Un esempio è la dichiarazione rilasciata dall’ex presidente della Stella Rossa: “Essere un fan della Stella Rossa significa essere un serbo! Hanno cercato di distruggerci, di imporre alcuni club jugoslavi come marchio serbo, di imbrogliare le persone. Non ci sono riusciti, perché attaccare la Stella Rossa significa attaccare la Serbia, e il destino di coloro che hanno preso d’assalto la Serbia è ben noto nel corso della storia! “.

Dragis Binic porta in alto la Coppa Campioni

 

Un simile tipo di discorso pubblico può essere paragonato al caso di Adem Ljajic, un membro musulmano della squadra nazionale serba, la cui decisione di non cantare l’inno nazionale portò l’allora allenatore serbo Sinisa Mihajlovic a bandire il giocatore dalla squadra. Riferendosi al cosiddetto “culto della squadra nazionale”, Mihajlovic perpetuò un meccanismo ben noto in cui l’identità etnica e religiosa è vista come equivalente alla cittadinanza.

Adem Ljajic, serbo di etnia bosgnacca/bosniaca e di religione musulmana

 

Tuttavia, una leggera reazione del pubblico, così come la condanna prevalente della decisione degli allenatori, suggerirono che questo tipo di aspirazione all’omogeneizzazione nazionale non avesse lo stesso sostegno pubblico di una volta.

 

 Le élite politiche e culturali in Serbia ascoltano ancora attentamente i messaggi provenienti dalle tribune, sia che ottengano l’etichetta di “traditore nazionale” o “vero patriota”, e la violenza ricoperta di patriottismo come obiettivo superiore rappresenta ancora uno strumento di pressione nella lotta politica.
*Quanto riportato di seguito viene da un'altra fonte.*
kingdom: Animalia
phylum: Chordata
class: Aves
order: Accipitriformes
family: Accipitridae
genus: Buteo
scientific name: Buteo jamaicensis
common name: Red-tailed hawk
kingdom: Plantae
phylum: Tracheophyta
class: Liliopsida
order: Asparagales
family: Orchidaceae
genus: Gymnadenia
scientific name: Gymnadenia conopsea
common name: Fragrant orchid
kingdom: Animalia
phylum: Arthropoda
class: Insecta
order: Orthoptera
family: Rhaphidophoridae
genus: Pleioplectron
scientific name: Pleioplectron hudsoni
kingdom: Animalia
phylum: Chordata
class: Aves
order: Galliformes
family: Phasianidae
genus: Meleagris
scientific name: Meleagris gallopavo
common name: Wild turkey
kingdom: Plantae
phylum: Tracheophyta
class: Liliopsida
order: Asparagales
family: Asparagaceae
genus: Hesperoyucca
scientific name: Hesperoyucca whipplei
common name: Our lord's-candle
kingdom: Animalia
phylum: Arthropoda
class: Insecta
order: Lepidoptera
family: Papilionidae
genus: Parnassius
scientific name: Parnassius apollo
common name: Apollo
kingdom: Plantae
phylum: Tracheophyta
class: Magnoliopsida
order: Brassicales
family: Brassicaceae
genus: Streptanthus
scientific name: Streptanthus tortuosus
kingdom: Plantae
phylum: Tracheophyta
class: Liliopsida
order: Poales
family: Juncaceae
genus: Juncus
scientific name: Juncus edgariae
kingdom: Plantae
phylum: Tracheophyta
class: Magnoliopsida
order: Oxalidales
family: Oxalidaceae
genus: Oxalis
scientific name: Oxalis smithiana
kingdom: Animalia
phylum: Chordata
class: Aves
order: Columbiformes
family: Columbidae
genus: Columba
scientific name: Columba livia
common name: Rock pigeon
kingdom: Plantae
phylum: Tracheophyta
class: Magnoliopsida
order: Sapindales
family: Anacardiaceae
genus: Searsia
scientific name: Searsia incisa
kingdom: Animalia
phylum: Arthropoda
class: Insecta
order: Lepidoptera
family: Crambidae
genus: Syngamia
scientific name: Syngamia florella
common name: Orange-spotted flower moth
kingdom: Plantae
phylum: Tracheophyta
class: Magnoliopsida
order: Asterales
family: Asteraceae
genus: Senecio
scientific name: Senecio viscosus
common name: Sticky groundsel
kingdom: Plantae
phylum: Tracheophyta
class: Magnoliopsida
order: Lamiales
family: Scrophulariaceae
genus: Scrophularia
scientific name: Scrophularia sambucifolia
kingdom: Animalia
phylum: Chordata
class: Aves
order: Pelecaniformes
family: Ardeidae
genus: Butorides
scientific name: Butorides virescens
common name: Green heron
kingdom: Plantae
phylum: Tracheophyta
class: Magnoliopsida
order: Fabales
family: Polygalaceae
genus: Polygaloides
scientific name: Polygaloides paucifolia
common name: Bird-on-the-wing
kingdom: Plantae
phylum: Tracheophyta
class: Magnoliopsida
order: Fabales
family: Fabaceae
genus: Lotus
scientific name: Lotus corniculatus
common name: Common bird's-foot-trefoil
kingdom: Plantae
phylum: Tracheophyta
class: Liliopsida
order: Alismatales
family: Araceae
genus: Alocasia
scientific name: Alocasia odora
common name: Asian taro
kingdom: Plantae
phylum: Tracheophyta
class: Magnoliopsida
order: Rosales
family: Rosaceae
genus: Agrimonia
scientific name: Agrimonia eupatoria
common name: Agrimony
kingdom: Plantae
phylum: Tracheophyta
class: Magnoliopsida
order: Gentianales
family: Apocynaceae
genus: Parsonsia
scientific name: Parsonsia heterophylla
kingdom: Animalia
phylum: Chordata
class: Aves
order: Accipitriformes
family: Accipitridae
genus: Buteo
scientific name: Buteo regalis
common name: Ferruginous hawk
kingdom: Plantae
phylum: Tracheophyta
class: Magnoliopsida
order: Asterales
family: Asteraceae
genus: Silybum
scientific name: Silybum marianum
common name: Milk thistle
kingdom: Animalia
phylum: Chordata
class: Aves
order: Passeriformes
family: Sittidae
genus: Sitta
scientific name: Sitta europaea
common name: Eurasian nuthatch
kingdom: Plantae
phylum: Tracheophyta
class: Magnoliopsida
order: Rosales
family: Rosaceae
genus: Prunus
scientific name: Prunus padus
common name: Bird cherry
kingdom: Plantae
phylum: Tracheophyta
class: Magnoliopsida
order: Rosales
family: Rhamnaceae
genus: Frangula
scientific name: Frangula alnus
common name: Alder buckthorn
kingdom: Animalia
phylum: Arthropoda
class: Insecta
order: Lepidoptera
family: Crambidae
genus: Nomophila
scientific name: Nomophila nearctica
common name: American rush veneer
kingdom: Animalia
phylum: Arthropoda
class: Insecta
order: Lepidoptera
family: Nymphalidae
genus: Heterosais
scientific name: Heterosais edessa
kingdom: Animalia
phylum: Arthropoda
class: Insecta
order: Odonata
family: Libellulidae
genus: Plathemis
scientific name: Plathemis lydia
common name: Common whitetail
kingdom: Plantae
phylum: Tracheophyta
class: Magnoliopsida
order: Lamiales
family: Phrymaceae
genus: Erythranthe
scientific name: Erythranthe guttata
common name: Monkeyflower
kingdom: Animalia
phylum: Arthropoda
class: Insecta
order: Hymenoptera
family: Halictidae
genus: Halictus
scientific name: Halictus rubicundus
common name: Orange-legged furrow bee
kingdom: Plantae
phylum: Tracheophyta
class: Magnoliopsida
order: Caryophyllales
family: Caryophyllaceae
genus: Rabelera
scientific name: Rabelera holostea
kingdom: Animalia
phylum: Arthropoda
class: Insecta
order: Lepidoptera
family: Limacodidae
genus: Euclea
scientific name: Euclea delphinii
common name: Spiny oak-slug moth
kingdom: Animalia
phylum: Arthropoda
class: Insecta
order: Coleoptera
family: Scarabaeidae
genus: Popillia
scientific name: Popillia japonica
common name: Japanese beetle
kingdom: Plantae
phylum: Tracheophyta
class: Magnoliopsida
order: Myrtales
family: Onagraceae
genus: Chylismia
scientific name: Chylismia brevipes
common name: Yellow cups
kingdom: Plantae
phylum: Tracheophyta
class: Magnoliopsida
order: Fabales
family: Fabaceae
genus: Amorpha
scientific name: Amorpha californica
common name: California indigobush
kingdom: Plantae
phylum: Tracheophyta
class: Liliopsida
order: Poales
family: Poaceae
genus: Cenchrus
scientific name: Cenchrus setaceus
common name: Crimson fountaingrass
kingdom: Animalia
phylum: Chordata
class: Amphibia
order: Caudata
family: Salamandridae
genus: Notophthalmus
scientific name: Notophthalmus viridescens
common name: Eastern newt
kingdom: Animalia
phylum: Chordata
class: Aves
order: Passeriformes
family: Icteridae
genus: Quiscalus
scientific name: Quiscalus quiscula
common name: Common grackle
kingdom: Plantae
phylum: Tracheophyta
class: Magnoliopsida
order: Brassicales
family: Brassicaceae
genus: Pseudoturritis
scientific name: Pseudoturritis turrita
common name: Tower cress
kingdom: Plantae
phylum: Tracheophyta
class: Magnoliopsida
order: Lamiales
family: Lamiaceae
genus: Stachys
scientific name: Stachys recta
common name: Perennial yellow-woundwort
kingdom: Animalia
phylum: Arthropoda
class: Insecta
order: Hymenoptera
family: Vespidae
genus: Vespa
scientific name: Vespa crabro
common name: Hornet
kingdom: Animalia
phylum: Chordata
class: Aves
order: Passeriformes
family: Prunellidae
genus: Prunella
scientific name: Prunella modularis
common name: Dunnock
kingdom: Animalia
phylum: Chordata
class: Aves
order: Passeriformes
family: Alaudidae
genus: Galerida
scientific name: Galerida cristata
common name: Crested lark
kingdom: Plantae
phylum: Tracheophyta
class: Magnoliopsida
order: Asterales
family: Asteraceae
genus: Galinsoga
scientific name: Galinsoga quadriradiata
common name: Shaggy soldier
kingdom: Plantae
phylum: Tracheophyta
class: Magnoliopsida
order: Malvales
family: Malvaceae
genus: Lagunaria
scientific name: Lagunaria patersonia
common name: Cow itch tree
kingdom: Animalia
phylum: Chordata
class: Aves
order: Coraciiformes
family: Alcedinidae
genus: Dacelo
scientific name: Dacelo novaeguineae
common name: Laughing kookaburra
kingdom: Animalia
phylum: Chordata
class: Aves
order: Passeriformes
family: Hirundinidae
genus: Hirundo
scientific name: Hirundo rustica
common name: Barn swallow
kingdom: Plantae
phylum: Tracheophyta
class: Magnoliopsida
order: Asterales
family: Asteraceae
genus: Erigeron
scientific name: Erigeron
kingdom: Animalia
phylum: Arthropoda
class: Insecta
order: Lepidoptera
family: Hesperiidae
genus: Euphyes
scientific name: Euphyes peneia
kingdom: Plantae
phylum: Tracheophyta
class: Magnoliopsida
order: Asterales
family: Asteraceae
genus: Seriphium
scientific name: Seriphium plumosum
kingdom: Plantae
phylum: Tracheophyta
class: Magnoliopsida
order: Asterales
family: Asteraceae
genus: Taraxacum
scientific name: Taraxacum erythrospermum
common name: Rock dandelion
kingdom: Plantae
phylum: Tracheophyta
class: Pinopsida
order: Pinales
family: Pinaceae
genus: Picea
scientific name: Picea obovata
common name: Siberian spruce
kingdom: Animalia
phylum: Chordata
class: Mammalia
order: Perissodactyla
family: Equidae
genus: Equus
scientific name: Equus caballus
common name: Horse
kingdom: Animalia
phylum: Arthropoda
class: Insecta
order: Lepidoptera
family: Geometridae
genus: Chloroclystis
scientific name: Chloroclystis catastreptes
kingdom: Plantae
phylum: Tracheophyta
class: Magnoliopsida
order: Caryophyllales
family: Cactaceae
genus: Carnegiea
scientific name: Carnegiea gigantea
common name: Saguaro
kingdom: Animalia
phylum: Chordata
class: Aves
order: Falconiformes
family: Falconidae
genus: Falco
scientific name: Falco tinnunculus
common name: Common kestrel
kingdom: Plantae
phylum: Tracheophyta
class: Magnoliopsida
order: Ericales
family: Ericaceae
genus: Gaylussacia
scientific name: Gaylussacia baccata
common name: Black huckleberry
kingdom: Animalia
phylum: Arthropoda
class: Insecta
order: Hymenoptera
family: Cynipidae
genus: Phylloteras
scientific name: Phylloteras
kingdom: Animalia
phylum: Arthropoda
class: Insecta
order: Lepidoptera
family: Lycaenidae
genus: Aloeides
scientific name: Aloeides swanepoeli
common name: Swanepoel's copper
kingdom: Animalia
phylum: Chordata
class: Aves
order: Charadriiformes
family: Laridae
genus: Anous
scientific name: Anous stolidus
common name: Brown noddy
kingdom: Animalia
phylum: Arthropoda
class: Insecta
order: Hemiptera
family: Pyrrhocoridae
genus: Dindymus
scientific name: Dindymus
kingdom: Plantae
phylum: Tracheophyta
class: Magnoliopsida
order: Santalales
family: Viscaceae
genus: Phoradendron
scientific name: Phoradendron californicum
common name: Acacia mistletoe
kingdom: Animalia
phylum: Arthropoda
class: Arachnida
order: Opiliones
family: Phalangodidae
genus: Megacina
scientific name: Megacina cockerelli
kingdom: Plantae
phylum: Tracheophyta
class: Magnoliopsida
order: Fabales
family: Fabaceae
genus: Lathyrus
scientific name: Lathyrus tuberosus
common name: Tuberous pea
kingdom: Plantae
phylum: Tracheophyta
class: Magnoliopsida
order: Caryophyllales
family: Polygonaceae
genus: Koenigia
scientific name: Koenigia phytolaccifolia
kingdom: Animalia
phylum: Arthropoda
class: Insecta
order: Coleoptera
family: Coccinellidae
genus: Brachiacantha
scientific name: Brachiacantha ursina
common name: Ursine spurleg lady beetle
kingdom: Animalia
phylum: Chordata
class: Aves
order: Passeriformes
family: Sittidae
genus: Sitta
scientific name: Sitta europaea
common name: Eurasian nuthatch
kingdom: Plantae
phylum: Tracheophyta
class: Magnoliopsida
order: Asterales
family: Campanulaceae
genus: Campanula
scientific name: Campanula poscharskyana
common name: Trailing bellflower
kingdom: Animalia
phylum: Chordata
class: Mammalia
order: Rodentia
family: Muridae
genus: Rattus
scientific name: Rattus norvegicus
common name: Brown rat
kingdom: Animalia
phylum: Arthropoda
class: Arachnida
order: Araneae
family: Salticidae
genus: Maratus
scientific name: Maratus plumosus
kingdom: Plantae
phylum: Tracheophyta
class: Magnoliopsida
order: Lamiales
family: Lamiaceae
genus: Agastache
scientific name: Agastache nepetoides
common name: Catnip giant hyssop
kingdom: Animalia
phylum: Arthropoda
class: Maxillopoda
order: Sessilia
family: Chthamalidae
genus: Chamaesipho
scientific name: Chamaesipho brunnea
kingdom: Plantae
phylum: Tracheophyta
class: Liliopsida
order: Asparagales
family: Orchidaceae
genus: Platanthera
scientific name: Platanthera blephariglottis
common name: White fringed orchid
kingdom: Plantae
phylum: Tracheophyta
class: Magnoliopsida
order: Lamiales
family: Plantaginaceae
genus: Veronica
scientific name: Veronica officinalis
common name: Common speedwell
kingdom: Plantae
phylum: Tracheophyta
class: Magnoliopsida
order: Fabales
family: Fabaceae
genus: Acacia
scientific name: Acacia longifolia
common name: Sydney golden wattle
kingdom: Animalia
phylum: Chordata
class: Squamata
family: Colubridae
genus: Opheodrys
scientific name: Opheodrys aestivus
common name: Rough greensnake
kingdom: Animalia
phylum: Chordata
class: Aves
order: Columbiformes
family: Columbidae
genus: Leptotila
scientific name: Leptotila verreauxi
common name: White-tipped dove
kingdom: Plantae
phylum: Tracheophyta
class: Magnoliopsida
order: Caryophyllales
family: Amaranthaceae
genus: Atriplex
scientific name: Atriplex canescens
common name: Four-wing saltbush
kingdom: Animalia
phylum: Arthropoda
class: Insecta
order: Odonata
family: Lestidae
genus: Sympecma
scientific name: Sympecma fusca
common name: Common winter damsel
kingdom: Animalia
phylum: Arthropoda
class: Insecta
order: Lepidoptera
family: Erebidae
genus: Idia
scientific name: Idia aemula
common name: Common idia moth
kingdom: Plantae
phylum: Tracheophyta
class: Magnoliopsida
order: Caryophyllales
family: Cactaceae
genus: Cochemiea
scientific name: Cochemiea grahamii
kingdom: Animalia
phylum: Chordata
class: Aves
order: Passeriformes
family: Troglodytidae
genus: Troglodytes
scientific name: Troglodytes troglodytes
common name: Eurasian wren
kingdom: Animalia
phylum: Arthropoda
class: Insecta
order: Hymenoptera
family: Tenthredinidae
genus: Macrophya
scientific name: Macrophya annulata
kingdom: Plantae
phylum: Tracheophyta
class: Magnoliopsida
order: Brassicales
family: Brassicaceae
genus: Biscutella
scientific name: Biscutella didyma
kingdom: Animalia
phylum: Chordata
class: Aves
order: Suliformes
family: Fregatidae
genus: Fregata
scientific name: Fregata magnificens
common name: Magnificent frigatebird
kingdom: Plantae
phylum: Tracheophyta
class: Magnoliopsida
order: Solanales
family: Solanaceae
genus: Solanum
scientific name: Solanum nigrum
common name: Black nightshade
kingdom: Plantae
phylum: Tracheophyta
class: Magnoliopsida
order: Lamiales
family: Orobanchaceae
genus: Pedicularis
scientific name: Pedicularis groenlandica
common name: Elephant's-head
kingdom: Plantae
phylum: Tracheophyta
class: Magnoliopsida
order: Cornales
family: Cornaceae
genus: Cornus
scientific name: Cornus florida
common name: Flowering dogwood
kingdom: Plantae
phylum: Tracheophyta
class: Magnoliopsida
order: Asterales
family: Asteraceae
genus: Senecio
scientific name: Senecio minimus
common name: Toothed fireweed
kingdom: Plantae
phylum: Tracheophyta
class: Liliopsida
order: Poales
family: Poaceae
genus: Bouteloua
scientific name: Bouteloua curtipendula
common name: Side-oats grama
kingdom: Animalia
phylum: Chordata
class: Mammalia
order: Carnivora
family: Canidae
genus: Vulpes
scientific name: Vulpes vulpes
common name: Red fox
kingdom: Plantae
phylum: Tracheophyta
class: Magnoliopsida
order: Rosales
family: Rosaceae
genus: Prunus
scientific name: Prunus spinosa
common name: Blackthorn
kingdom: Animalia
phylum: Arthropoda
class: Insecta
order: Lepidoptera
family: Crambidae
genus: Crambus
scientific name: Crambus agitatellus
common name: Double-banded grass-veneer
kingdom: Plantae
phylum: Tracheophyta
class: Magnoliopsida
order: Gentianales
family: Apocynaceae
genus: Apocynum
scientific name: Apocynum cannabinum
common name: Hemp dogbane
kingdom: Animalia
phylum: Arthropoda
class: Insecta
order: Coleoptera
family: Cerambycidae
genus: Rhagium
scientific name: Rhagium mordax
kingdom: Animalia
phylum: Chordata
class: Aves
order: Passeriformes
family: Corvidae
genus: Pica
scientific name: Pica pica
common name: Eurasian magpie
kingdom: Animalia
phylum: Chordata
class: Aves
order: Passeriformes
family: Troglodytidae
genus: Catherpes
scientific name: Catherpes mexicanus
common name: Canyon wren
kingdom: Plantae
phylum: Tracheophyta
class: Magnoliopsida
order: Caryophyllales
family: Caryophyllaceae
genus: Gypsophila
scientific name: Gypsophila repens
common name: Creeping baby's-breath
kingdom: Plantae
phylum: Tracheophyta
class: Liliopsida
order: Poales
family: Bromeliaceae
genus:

“Ricordo i poliziotti che nel tunnel ci guardavano male e muovevano i manganelli in modo intimidatorio. Poi non fecero nulla di male, ma la sensazione mi restò dentro. Durante i festeggiamenti fui pure morso da un cane lupo. C’è qualcosa di diverso in quello stadio, un calore particolare che noti già nel riscaldamento. Ai miei compagni dissi che il Marakana ti fa diventare squadra e credo sia proprio così.”
Alessandro Costacurta, sceso in campo al Marakana nel ritorno di Ottavi di finale della Coppa Campioni 1988-1989
 

Una volta rilasciato e legittimato, lo spirito dell’odio etnico non può essere facilmente riportato nella bottiglia. Tuttavia, il cattivo stato del calcio serbo nel mondo neoliberista, con i club che vivono ai margini dell’esistenza e la squadra nazionale senza risultati e supporto, non dà quasi spazio a nessun tipo di omogeneizzazione, nazionale inclusa. Se durante gli anni ’90 la Serbia non aveva abbastanza pane, ma aveva molti giochi, a questo punto sembra che il paese sia rimasto senza entrambi.